Wednesday, April 12, 2006

Insider trading case of the decade

You have to read this! It has everything any insider trading case could want---from a retired seamstress, to classified ads placed to hire accomplices, to the theft of advance copies of BusinessWeek, to strippers, to Russian baths. (I am not making this up!)

From the Globe and Mail:
"The case is “one of the most extensive insider trader cases in this district in decades,” Michael Garcia, the U.S. Attorney for the Southern District of New York, said during a press conference."
From the NY Times: 2 Wall Street Employees Charged With Insider Trading - New York Times:
"it was $2 million in profits made by a 63-year-old retired seamstress in Croatia that tipped off the Securities and Exchange Commission about an ambitious and unusually creative insider trading ring, investigators say. That lead culminated in the arrests yesterday of two junior-level employees at Goldman Sachs and Merrill Lynch."
Later in the same article:
"According to the charges against two employees there, Juan Renteria, 20, of Milwaukee and Nickolaus Shuster, 24, now of Lexington, Tenn., stole advance copies of the magazine and gave Mr. Plotkin and Mr. Pajcin the names of stocks mentioned in the "Inside Wall Street" column, information which, if favorable, often sends the prices of those stocks up."
Again from the Globe and Mail:
"According to court filings, the two hatched a scheme to hire exotic dancers to ply investment bankers for information (that didn't appear to go very far, but one dancer allegedly participated in some of the illegal trading)."
From the Buffalo News:
"We've never seen before a case involving so many different attempts to obtain information illegally," said Mark Schonfeld, regional director of the Securities and Exchange Commission, which brought civil charges against 13 people.

He said the case was discovered by regulators who noticed unusually high trading volume before a merger announcement. A closer look showed that a 63-year-old retired seamstress in Croatia - the aunt of one of the defendants - had made more than $2 million.

Schonfeld said she was "either the most successful investor in the history of Wall Street or something more nefarious had taken place.""

From TheAge:
"Plotkin and Pajcin led a trading ring that netted $US6.4 million on the tips, according to Mr Garcia's suit. With advance notice of "stocks favourably mentioned in BusinessWeek's 'Inside Wall Street' column", they made $US340,000, the Government said"
From the Sarbanes-Oxley Compliance Journal:
"This case demonstrates that despite all the advances in technology and electronic security, businesses remain as vulnerable to infiltration as the people they employ."

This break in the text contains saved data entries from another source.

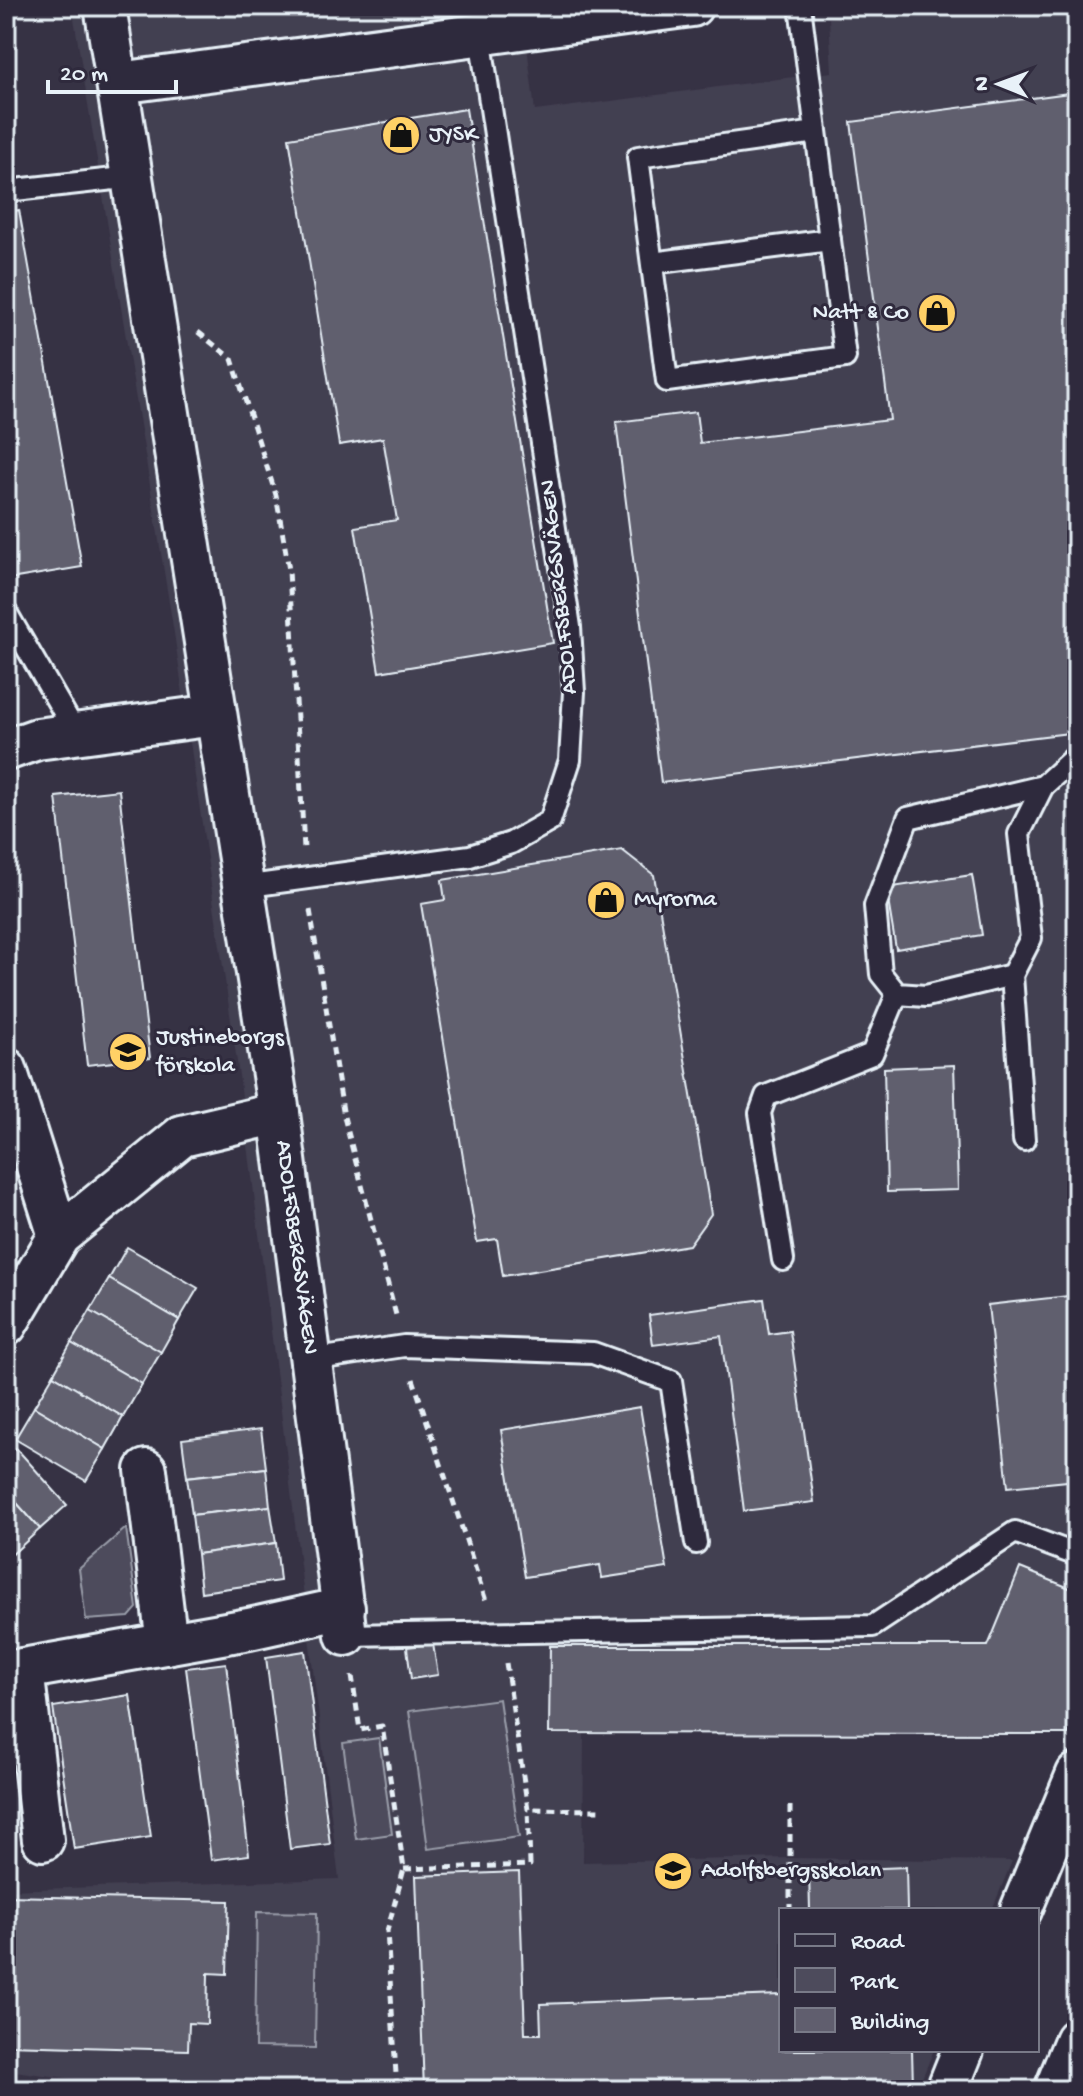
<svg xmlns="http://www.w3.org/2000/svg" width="1083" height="2096" font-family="'Gochi Hand',sans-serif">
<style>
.built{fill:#433f51}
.green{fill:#4d4b5c;stroke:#9a9eaa;stroke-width:2}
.building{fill:#605e6e;stroke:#e8f1f8;stroke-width:2}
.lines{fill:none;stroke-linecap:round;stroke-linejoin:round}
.service-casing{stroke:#e8f1f8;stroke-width:26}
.minor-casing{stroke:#e8f1f8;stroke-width:46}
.primary-casing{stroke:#e8f1f8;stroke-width:50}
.path{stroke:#e8f1f8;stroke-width:5;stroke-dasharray:8 6;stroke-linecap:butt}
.service{stroke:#2f2a3d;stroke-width:20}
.minor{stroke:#2f2a3d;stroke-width:40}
.primary{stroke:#2f2a3d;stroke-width:44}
.labels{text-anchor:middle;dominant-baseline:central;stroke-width:6;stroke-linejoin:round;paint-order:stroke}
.poi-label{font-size:24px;fill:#e8f1f8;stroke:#2f2a3d;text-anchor:start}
.street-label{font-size:24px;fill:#e8f1f8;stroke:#2f2a3d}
</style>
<rect width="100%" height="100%" fill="#363244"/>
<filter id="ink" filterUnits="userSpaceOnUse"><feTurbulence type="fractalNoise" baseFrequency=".0125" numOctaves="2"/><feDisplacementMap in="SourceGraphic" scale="16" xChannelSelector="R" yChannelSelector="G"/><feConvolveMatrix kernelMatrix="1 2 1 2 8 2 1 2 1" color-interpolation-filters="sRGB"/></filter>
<g filter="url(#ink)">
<path class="built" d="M72 6H522L535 111 832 72 829 18 911 6H1077V1715L1068 1734 584 1733 583 1862 790 1858 1012 1861 992 1910H781V2050H934L917 2090H158L6 2070V1890L339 1879 241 1089 174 633Z"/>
<g class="green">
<path d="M126 1528 137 1608 129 1617 86 1620 79 1569Z"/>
<path d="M499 1699 519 1837 428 1849 409 1711Z"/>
<path d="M379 1738 392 1834 356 1839 343 1743Z"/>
<path d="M257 1912 317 1913 315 2048 255 2047Z"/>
</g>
<g class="building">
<path d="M1077 92V732L661 783 616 422 696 412 700 443 890 420 851 122Z"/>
<path d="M466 109 553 643 379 672 355 527 397 520 383 438 339 445 289 138Z"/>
<path d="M19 210 82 567 10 579 6 556V213Z"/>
<path d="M119 790 150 1058 87 1065 56 797Z"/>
<path d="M622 850 654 875 711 1214 689 1245 503 1276 497 1239 477 1242 421 904 445 900 442 880Z"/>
<path d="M972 875 982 935 896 949 886 888Z"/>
<path d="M954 1065 958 1190 887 1192 884 1068Z"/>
<path d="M127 1247 198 1288 179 1320 109 1279Z"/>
<path d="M109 1279 179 1320 161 1352 90 1311Z"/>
<path d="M1077 1295V1480L1008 1487 988 1305Z"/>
<path d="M764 1299 769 1334 790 1331 814 1502 744 1511 721 1336 653 1345 649 1315Z"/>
<path d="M90 1311 161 1352 142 1384 71 1343Z"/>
<path d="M71 1343 142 1384 123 1417 53 1375Z"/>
<path d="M53 1375 123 1417 105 1449 34 1407Z"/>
<path d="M34 1407 105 1449 86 1481 15 1439Z"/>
<path d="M640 1407 667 1568 602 1578 600 1565 525 1577 501 1430Z"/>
<path d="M261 1429 266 1468 187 1477 182 1439Z"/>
<path d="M16 1448 67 1505 40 1529 6 1491V1457Z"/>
<path d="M266 1468 270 1506 192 1515 187 1477Z"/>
<path d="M6 1491 40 1529 7 1559 6 1558Z"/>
<path d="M270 1506 276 1543 197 1554 192 1515Z"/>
<path d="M276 1543 280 1581 201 1592 197 1554Z"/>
<path d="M1020 1568 1077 1591V1713L1068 1734 549 1733 550 1646H988Z"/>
<path d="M433 1644 438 1675 411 1679 407 1647Z"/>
<path d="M305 1651 330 1844 290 1849 266 1657Z"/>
<path d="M226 1663 249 1855 211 1860 186 1668Z"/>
<path d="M130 1695 151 1837 74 1849 53 1707Z"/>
<path d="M906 1867 907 1910H810L809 1871Z"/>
<path d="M519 1872 525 2034H541L540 2004 781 1995V2050H912L913 2086 790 2090H424L416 1876Z"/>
<path d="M6 1896 229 1901 227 1974 208 1973 207 2024 189 2023 188 2050 6 2045Z"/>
</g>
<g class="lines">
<g class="service-casing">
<g id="service">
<path d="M800 6 845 357 667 381 638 157 816 132"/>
<path d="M6 191 132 177"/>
<path d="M652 263 830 240"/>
<path d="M6 612 76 733"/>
<path d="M242 887 470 856 511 843 550 821 570 760 574 692 570 627 480 36"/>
<path d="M1012 975 1031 938 1019 834 1043 786"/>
<path d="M1024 1140 1012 975 926 996 897 994 881 974 875 906 908 818 1043 786 1077 755"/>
<path d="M783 1260 760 1113 766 1096 872 1054 897 994"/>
<path d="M310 1360 404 1346 593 1353 671 1381 696 1543"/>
<path d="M346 1635 873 1626 1015 1532 1077 1555"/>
</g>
</g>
<g class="minor-casing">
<g id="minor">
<path id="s1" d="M105 6 279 1113 346 1635"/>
<path d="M119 83 692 6"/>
<path d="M6 750 37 739 215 715"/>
<path d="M6 1069 59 1236"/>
<path d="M6 1325 59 1236 182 1136 279 1113"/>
<path d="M146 1470 167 1644"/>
<path d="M23 1669 43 1840"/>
<path d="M6 1672 249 1629 344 1608"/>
<path d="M1021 1910 1077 1774"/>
<path d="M947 2090 963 2050"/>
</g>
</g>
<g class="primary-casing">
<path id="primary" d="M1057 2090 1077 2041"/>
</g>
<g class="path">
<path d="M198 332 232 359 276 495 289 570 304 849"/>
<path d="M310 910 344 1117 396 1315"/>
<path d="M413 1379 486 1601"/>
<path d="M506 1663 528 1809 599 1810"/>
<path d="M352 1676 360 1730 382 1726 404 1869 387 1931 397 2090"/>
<path d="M790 1806V1910"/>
<path d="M404 1869 530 1865 528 1809"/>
</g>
<use href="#service" class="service"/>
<use href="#minor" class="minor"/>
<use href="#primary" class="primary"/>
</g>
</g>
<defs>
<g id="shop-disc" transform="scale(2)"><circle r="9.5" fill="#ffd166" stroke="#2f2a3d"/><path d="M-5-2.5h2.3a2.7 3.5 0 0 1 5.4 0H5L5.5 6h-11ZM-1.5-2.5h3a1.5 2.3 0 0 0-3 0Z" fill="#111"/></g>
<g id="school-disc" transform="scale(2)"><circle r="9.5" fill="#ffd166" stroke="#2f2a3d"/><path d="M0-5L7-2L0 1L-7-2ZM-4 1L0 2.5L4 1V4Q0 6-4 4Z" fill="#111"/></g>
</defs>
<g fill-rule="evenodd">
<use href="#shop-disc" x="401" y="135"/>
<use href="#shop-disc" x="937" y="313"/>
<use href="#shop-disc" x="606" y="900"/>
<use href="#school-disc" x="128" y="1052"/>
<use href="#school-disc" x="673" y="1871"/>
</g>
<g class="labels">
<g class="poi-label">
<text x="429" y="135">JYSK</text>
<text x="909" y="313" text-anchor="end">Natt &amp; Co</text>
<text x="634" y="900">Myrorna</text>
<text x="156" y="1038">Justineborgs<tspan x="156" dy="28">förskola</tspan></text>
<text x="701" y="1871">Adolfsbergsskolan</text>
</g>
<g class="street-label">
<text transform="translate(560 587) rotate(-96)">ADOLFSBERGSVÄGEN</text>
<text stroke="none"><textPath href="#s1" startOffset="1256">ADOLFSBERGSVÄGEN</textPath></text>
</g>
</g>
<rect width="1083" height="2096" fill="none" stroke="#2f2a3d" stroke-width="32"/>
<rect x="16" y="16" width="1051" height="2064" fill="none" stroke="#e8f1f8" stroke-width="3" filter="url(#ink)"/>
<rect x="779" y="1908" width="260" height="144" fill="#2f2a3d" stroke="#797a88" stroke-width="2"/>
<rect x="795" y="1934" width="40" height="12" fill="#2f2a3d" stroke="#797a88" stroke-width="2"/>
<text x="851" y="1948" font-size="24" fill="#e8f1f8">Road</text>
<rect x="795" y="1968" width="40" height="24" fill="#4d4b5c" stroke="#797a88" stroke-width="2"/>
<text x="851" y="1988" font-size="24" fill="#e8f1f8">Park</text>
<rect x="795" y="2008" width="40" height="24" fill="#605e6e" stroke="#797a88" stroke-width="2"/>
<text x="851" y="2028" font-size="24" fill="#e8f1f8">Building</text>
<g transform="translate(999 84) rotate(271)" stroke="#2f2a3d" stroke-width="6" paint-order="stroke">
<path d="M0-6L14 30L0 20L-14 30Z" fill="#e8f1f8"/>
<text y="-12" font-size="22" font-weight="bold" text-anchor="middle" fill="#e8f1f8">N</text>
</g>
<path d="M48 80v12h128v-12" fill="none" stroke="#e8f1f8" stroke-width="4"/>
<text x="60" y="80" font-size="24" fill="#e8f1f8" stroke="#2f2a3d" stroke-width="6" paint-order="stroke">20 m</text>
</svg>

Oh and less you think this story was missing the Russian Baths, according to both the Globe and Mail and TheAge , at least some of the dealings at Spa88 in NY.

From TheAge:
"Shpigelman was a summer intern at Merrill in 2000 and 2002. Plotkin and Pajcin recruited him for the insider-trading scheme in 2004 during a meeting at Club 88, a day spa and Russian sauna in Manhattan, according to the complaint."
See, this story has everything. it really doesn't get much better than this! We'll be talking about it in classes for years to come! Or as the Boston Herald puts it:
" a cross between a Ken Follett novel and “The Sopranos.” "
For a more permanent archive: try the BBC's coverage.